Items from a data source:
= Beginning of Section =
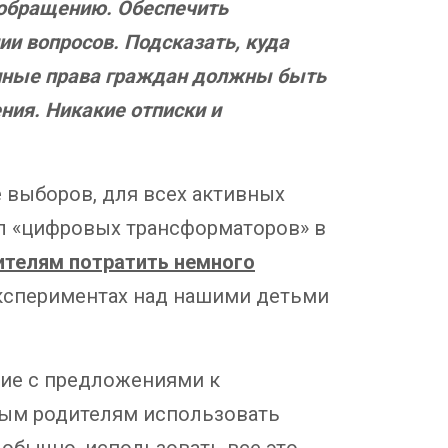
обращению. Обеспечить
ии вопросов. Подсказать, куда
енные права граждан должны быть
ния. Никакие отписки и
 выборов, для всех активных
л «цифровых трансформаторов» в
телям потратить немного
кспериментах над нашими детьми
ние с предложениями к
ным родителям использовать
 обычно, использовать все это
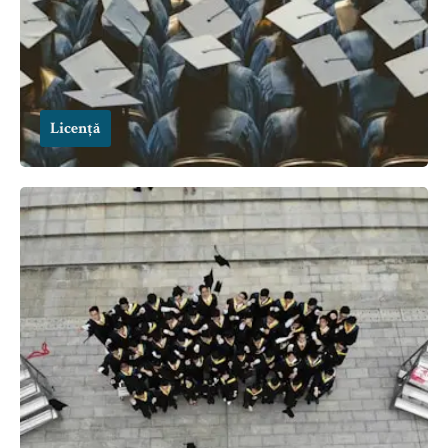
Licență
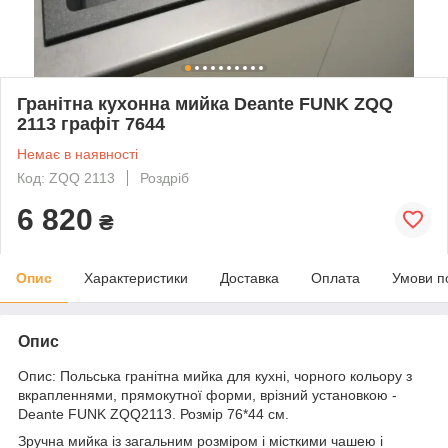
Гранітна кухонна мийка Deante FUNK ZQQ
2113 графіт 7644
Немає в наявності
Код: ZQQ 2113
Роздріб
6 820
₴
Опис
Характеристики
Доставка
Оплата
Умови п
Опис
Опис: Польська гранітна мийка для кухні, чорного кольору з
вкрапленнями, прямокутної форми, врізний установкою -
Deante FUNK ZQQ2113. Розмір 76*44 см.
Зручна мийка із загальним розміром і місткими чашею і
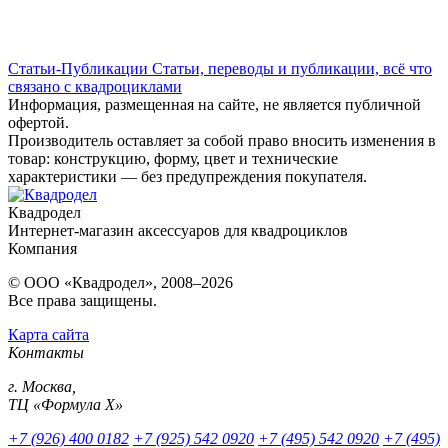
Статьи-Публикации
Статьи, переводы и публикации, всё что
связано с квадроциклами
Информация, размещенная на сайте, не является публичной
офертой.
Производитель оставляет за собой право вносить изменения в
товар: конструкцию, форму, цвет и технические
характеристики — без предупреждения покупателя.
Квадродел
Интернет-магазин аксессуаров для квадроциклов
Компания
© ООО «Квадродел», 2008–2026
Все права защищены.
Карта сайта
Контакты
г. Москва,
ТЦ «Формула Х»
+7 (926) 400 0182
+7 (925) 542 0920
+7 (495) 542 0920
+7 (495)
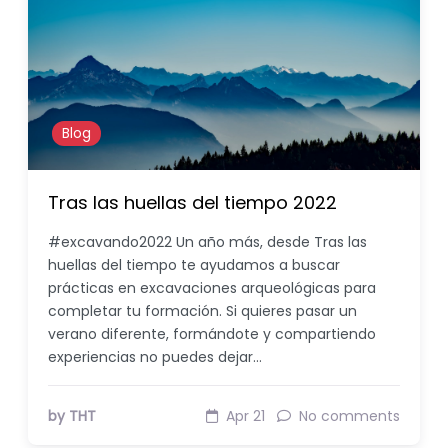
Blog
Tras las huellas del tiempo 2022
#excavando2022 Un año más, desde Tras las
huellas del tiempo te ayudamos a buscar
prácticas en excavaciones arqueológicas para
completar tu formación. Si quieres pasar un
verano diferente, formándote y compartiendo
experiencias no puedes dejar…
by THT
Apr 21
No comments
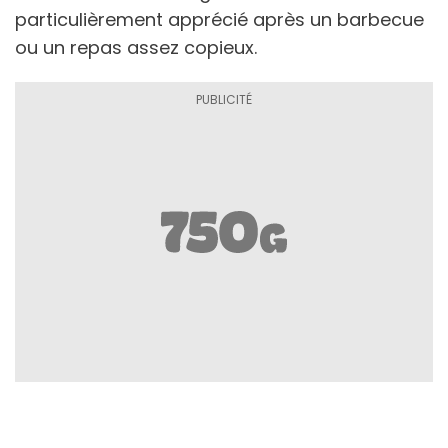
particulièrement apprécié après un barbecue
ou un repas assez copieux.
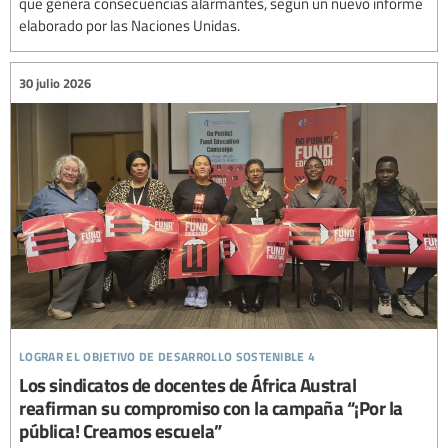
que genera consecuencias alarmantes, según un nuevo informe
elaborado por las Naciones Unidas.
30 julio 2026
lograr el objetivo de desarrollo sostenible 4
Los sindicatos de docentes de África Austral
reafirman su compromiso con la campaña “¡Por la
pública! Creamos escuela”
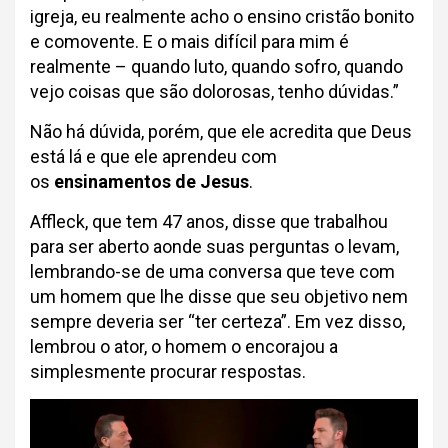
igreja, eu realmente acho o ensino cristão bonito
e comovente. E o mais difícil para mim é
realmente – quando luto, quando sofro, quando
vejo coisas que são dolorosas, tenho dúvidas.”
Não há dúvida, porém, que ele acredita que Deus
está lá e que ele aprendeu com
os
ensinamentos de Jesus
.
Affleck, que tem 47 anos, disse que trabalhou
para ser aberto aonde suas perguntas o levam,
lembrando-se de uma conversa que teve com
um homem que lhe disse que seu objetivo nem
sempre deveria ser “ter certeza”. Em vez disso,
lembrou o ator, o homem o encorajou a
simplesmente procurar respostas.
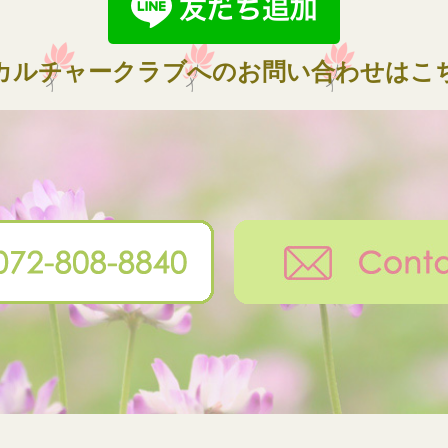
カルチャークラブへのお問い合わせはこ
= End of Section =
A word-for-word copy of the entries is needed, with no pictures in it.

обращению. Обеспечить
ии вопросов. Подсказать, куда
енные права граждан должны быть
ния. Никакие отписки и
 выборов, для всех активных
л «цифровых трансформаторов» в
телям потратить немного
кспериментах над нашими детьми
ние с предложениями к
ным родителям использовать
 обычно, использовать все это
Licență
Гранітна кухонна мийка Deante FUNK ZQQ
2113 графіт 7644
Немає в наявності
Код: ZQQ 2113
Роздріб
6 820
₴
Опис
Характеристики
Доставка
Оплата
Умови п
Опис
Опис: Польська гранітна мийка для кухні, чорного кольору з
вкрапленнями, прямокутної форми, врізний установкою -
Deante FUNK ZQQ2113. Розмір 76*44 см.
Зручна мийка із загальним розміром і місткими чашею і
Статьи-Публикации
Статьи, переводы и публикации, всё что
связано с квадроциклами
Информация, размещенная на сайте, не является публичной
офертой.
Производитель оставляет за собой право вносить изменения в
товар: конструкцию, форму, цвет и технические
характеристики — без предупреждения покупателя.
Квадродел
Интернет-магазин аксессуаров для квадроциклов
Компания
© ООО «Квадродел», 2008–2026
Все права защищены.
Карта сайта
Контакты
г. Москва,
ТЦ «Формула Х»
+7 (926) 400 0182
+7 (925) 542 0920
+7 (495) 542 0920
+7 (495)
Blog
Tras las huellas del tiempo 2022
#excavando2022 Un año más, desde Tras las
huellas del tiempo te ayudamos a buscar
prácticas en excavaciones arqueológicas para
completar tu formación. Si quieres pasar un
verano diferente, formándote y compartiendo
experiencias no puedes dejar…
by THT
Apr 21
No comments
particulièrement apprécié après un barbecue
ou un repas assez copieux.
que genera consecuencias alarmantes, según un nuevo informe
elaborado por las Naciones Unidas.
30 julio 2026
lograr el objetivo de desarrollo sostenible 4
Los sindicatos de docentes de África Austral
reafirman su compromiso con la campaña “¡Por la
pública! Creamos escuela”
igreja, eu realmente acho o ensino cristão bonito
e comovente. E o mais difícil para mim é
realmente – quando luto, quando sofro, quando
vejo coisas que são dolorosas, tenho dúvidas.”
Não há dúvida, porém, que ele acredita que Deus
está lá e que ele aprendeu com
os
ensinamentos de Jesus
.
Affleck, que tem 47 anos, disse que trabalhou
para ser aberto aonde suas perguntas o levam,
lembrando-se de uma conversa que teve com
um homem que lhe disse que seu objetivo nem
sempre deveria ser “ter certeza”. Em vez disso,
lembrou o ator, o homem o encorajou a
simplesmente procurar respostas.
カルチャークラブへのお問い合わせはこ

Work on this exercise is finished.